Records supplied:
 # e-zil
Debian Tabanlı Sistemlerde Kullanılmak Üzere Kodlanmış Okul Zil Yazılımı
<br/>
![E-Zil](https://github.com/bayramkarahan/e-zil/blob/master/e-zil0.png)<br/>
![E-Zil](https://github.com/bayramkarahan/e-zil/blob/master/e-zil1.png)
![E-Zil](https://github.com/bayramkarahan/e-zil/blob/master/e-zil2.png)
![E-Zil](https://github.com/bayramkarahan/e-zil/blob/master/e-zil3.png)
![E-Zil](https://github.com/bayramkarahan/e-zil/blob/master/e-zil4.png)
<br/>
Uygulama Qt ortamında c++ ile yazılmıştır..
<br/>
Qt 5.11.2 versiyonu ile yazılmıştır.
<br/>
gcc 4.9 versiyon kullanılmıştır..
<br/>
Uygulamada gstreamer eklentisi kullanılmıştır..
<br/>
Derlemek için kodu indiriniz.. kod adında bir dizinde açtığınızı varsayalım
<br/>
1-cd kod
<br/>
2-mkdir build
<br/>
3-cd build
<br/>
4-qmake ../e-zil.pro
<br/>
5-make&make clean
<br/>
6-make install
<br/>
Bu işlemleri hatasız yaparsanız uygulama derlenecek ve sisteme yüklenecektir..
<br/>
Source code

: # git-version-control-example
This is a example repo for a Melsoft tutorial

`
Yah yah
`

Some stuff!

* * *

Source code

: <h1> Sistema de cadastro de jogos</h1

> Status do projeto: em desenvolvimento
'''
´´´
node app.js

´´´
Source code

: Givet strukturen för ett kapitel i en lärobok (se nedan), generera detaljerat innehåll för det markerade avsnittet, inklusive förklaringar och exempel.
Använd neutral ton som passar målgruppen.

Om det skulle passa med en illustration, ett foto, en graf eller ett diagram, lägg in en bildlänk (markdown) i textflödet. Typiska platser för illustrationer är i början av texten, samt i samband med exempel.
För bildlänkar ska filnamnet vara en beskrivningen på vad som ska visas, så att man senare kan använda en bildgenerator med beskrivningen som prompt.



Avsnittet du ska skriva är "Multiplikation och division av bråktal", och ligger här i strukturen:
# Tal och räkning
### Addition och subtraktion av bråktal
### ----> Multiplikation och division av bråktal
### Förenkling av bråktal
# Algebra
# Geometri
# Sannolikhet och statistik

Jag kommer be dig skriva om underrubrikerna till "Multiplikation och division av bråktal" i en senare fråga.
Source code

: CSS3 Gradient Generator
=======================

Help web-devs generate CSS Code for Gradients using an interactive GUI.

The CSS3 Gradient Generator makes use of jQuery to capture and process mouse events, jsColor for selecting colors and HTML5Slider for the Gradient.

Assignment: In the listing, find every line with the word "yazılmıştır" and return it.

Written response:
Uygulama Qt ortamında c++ ile yazılmıştır..
Qt 5.11.2 versiyonu ile yazılmıştır.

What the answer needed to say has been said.